WHAT YOU HAVE TO DO: How many lines in the listing below contain the string "cover"? Reply with the number alone.

[Begin PROVIDED RECORDS]

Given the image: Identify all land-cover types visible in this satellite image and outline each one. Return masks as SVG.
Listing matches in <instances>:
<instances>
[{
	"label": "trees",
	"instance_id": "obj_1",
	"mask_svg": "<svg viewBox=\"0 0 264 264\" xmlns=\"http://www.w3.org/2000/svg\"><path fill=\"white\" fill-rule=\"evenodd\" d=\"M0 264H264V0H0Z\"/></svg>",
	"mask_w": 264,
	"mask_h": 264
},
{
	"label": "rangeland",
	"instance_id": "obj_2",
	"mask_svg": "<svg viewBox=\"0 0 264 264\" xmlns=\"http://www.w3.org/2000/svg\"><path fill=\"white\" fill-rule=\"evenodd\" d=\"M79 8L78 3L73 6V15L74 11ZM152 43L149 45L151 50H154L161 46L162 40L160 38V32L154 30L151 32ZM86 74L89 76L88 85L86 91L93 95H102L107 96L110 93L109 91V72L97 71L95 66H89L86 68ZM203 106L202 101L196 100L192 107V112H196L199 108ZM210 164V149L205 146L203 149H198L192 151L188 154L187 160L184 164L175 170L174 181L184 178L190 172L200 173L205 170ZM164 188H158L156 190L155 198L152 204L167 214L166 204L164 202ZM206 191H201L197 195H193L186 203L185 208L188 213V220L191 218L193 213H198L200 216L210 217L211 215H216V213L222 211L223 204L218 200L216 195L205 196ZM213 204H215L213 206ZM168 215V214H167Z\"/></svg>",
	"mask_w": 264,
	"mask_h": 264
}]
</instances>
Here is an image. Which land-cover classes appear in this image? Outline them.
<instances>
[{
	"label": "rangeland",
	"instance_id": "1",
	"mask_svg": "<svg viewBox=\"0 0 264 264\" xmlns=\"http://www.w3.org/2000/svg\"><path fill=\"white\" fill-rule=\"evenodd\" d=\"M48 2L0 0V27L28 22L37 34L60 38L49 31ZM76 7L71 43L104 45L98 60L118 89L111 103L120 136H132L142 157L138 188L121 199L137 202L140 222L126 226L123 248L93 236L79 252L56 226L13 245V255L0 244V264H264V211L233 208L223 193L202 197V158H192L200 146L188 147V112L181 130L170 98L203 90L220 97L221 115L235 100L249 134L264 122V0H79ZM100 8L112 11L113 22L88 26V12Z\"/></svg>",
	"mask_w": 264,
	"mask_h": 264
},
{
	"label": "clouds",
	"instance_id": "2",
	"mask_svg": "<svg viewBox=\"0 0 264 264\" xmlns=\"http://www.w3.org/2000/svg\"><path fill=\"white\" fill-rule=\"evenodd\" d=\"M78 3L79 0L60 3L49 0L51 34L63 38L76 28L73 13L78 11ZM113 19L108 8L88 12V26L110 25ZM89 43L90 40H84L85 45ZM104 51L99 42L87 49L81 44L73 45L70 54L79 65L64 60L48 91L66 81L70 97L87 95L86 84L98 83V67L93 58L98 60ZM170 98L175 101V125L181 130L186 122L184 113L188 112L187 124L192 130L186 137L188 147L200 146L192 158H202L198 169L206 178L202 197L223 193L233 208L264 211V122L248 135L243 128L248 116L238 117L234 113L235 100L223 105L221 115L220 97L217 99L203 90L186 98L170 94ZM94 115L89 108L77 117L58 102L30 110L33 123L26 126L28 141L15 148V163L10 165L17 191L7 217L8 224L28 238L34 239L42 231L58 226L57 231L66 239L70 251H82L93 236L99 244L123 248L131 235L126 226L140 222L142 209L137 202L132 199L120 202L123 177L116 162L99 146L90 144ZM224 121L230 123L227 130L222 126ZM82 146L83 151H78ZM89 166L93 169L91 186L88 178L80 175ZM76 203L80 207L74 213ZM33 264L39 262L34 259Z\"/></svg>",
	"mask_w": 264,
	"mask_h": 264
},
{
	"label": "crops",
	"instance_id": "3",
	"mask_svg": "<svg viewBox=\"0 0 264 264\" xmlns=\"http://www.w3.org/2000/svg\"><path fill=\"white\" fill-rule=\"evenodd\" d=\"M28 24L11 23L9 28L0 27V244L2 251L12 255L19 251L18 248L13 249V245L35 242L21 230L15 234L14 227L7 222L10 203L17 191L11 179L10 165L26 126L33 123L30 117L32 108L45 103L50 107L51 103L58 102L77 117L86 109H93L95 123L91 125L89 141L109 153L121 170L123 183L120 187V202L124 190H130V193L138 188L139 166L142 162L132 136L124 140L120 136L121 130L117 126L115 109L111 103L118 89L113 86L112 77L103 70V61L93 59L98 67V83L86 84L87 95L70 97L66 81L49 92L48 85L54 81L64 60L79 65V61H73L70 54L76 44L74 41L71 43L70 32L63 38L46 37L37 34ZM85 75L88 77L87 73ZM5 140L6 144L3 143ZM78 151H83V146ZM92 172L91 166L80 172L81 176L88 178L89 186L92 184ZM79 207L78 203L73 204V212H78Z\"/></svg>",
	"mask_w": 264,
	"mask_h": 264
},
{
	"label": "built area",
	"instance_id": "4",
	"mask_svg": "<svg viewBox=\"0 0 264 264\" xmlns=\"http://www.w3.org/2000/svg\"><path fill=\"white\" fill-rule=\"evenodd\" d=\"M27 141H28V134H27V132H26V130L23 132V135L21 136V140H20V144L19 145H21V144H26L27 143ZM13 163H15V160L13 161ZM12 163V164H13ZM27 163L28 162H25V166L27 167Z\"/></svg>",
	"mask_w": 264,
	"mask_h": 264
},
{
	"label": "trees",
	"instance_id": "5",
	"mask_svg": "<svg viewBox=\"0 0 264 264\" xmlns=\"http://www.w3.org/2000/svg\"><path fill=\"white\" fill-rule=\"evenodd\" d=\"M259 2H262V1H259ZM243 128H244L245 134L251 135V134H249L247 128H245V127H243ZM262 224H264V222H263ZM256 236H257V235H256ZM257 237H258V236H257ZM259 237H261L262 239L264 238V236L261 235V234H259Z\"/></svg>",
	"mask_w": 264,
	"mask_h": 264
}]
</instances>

[End PROVIDED RECORDS]

PROBLEM SOLUTION: 2